• _What the exercise asks_
Restate the data exactly as given and keep the pictures out.

-- Begin Data to use --

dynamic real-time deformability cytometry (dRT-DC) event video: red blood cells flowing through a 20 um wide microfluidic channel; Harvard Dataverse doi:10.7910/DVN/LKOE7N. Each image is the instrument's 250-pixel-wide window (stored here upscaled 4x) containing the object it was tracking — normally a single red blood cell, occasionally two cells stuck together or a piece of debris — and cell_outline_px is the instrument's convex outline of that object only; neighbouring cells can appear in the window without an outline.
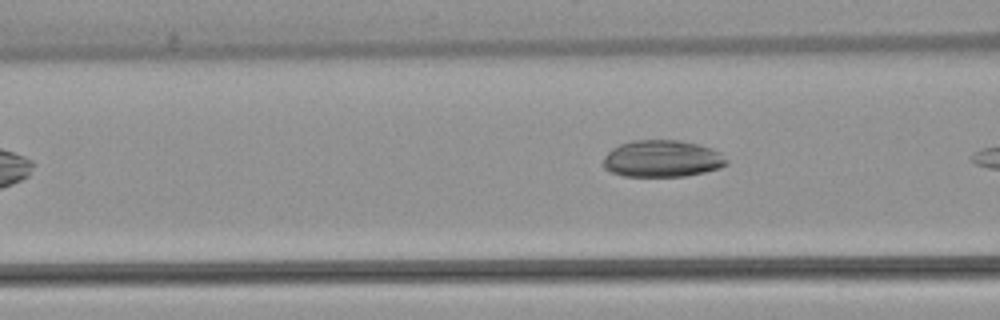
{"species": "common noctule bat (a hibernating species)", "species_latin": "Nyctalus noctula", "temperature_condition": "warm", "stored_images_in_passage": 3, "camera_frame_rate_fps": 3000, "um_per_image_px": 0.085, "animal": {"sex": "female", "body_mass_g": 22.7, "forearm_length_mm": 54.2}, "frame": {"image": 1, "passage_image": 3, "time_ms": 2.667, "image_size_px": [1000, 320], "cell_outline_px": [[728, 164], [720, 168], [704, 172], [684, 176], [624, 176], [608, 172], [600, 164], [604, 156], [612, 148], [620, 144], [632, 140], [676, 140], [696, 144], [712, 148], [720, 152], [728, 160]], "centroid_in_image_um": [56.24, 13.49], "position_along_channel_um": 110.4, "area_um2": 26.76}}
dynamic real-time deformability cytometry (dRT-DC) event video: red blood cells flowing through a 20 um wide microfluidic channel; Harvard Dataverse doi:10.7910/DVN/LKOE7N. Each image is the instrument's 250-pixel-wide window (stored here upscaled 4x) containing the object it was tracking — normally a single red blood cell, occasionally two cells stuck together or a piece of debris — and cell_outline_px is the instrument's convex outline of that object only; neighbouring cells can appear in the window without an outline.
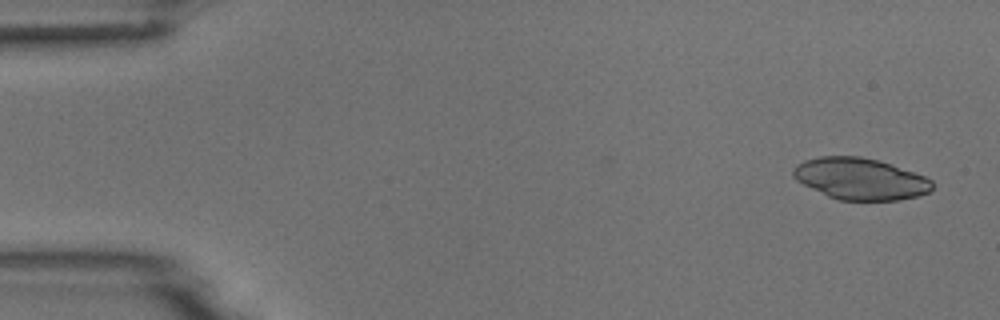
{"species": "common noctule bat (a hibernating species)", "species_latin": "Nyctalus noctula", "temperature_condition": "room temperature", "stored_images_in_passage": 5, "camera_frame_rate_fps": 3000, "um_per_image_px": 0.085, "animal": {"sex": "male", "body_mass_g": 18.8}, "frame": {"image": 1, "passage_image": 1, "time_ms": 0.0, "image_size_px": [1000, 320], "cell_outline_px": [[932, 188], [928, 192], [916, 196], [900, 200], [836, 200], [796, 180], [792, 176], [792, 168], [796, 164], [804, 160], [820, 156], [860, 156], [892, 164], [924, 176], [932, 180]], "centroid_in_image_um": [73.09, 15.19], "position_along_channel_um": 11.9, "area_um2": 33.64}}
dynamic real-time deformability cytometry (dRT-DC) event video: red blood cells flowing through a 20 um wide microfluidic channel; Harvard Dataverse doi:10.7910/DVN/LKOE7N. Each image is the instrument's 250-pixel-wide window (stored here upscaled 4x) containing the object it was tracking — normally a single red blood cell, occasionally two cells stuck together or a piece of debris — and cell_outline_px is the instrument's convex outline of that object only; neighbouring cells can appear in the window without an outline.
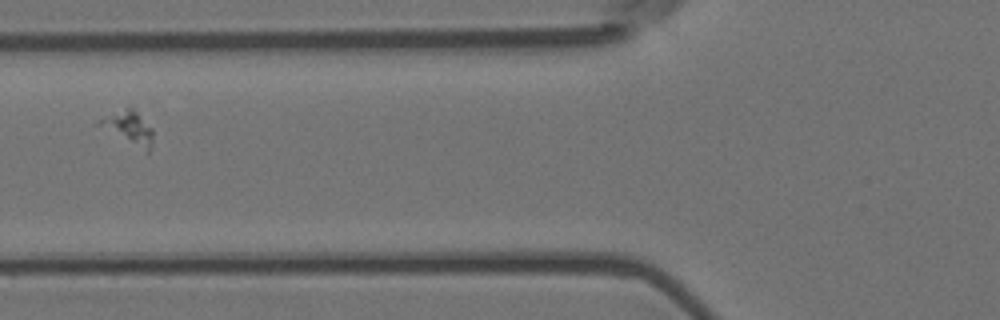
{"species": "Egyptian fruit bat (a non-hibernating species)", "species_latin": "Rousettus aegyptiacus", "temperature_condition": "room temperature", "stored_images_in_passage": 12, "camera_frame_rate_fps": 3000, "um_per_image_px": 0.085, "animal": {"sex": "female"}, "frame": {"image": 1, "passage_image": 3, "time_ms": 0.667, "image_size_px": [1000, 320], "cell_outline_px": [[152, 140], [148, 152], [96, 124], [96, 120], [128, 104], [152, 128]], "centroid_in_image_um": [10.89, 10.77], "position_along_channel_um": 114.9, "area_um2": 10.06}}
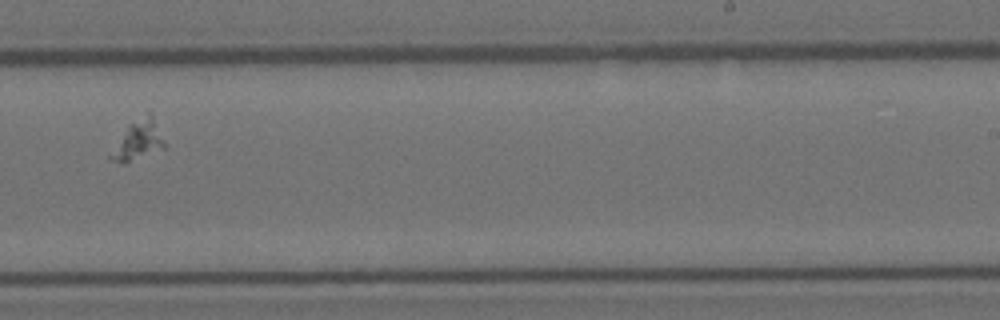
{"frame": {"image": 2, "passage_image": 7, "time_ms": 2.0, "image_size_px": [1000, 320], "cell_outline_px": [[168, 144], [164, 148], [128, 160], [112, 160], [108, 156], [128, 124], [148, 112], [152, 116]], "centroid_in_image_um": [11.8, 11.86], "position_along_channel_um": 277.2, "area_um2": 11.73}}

-- End Data to use --

• _Complete answer_
dynamic real-time deformability cytometry (dRT-DC) event video: red blood cells flowing through a 20 um wide microfluidic channel; Harvard Dataverse doi:10.7910/DVN/LKOE7N. Each image is the instrument's 250-pixel-wide window (stored here upscaled 4x) containing the object it was tracking — normally a single red blood cell, occasionally two cells stuck together or a piece of debris — and cell_outline_px is the instrument's convex outline of that object only; neighbouring cells can appear in the window without an outline.
{"species": "common noctule bat (a hibernating species)", "species_latin": "Nyctalus noctula", "temperature_condition": "warm", "stored_images_in_passage": 3, "camera_frame_rate_fps": 3000, "um_per_image_px": 0.085, "animal": {"sex": "female", "body_mass_g": 22.7, "forearm_length_mm": 54.2}, "frame": {"image": 1, "passage_image": 3, "time_ms": 2.667, "image_size_px": [1000, 320], "cell_outline_px": [[728, 164], [720, 168], [704, 172], [684, 176], [624, 176], [608, 172], [600, 164], [604, 156], [612, 148], [620, 144], [632, 140], [676, 140], [696, 144], [712, 148], [720, 152], [728, 160]], "centroid_in_image_um": [56.24, 13.49], "position_along_channel_um": 110.4, "area_um2": 26.76}}
dynamic real-time deformability cytometry (dRT-DC) event video: red blood cells flowing through a 20 um wide microfluidic channel; Harvard Dataverse doi:10.7910/DVN/LKOE7N. Each image is the instrument's 250-pixel-wide window (stored here upscaled 4x) containing the object it was tracking — normally a single red blood cell, occasionally two cells stuck together or a piece of debris — and cell_outline_px is the instrument's convex outline of that object only; neighbouring cells can appear in the window without an outline.
{"species": "common noctule bat (a hibernating species)", "species_latin": "Nyctalus noctula", "temperature_condition": "room temperature", "stored_images_in_passage": 5, "camera_frame_rate_fps": 3000, "um_per_image_px": 0.085, "animal": {"sex": "male", "body_mass_g": 18.8}, "frame": {"image": 1, "passage_image": 1, "time_ms": 0.0, "image_size_px": [1000, 320], "cell_outline_px": [[932, 188], [928, 192], [916, 196], [900, 200], [836, 200], [796, 180], [792, 176], [792, 168], [796, 164], [804, 160], [820, 156], [860, 156], [892, 164], [924, 176], [932, 180]], "centroid_in_image_um": [73.09, 15.19], "position_along_channel_um": 11.9, "area_um2": 33.64}}
dynamic real-time deformability cytometry (dRT-DC) event video: red blood cells flowing through a 20 um wide microfluidic channel; Harvard Dataverse doi:10.7910/DVN/LKOE7N. Each image is the instrument's 250-pixel-wide window (stored here upscaled 4x) containing the object it was tracking — normally a single red blood cell, occasionally two cells stuck together or a piece of debris — and cell_outline_px is the instrument's convex outline of that object only; neighbouring cells can appear in the window without an outline.
{"species": "Egyptian fruit bat (a non-hibernating species)", "species_latin": "Rousettus aegyptiacus", "temperature_condition": "room temperature", "stored_images_in_passage": 12, "camera_frame_rate_fps": 3000, "um_per_image_px": 0.085, "animal": {"sex": "female"}, "frame": {"image": 1, "passage_image": 3, "time_ms": 0.667, "image_size_px": [1000, 320], "cell_outline_px": [[152, 140], [148, 152], [96, 124], [96, 120], [128, 104], [152, 128]], "centroid_in_image_um": [10.89, 10.77], "position_along_channel_um": 114.9, "area_um2": 10.06}}
{"frame": {"image": 2, "passage_image": 7, "time_ms": 2.0, "image_size_px": [1000, 320], "cell_outline_px": [[168, 144], [164, 148], [128, 160], [112, 160], [108, 156], [128, 124], [148, 112], [152, 116]], "centroid_in_image_um": [11.8, 11.86], "position_along_channel_um": 277.2, "area_um2": 11.73}}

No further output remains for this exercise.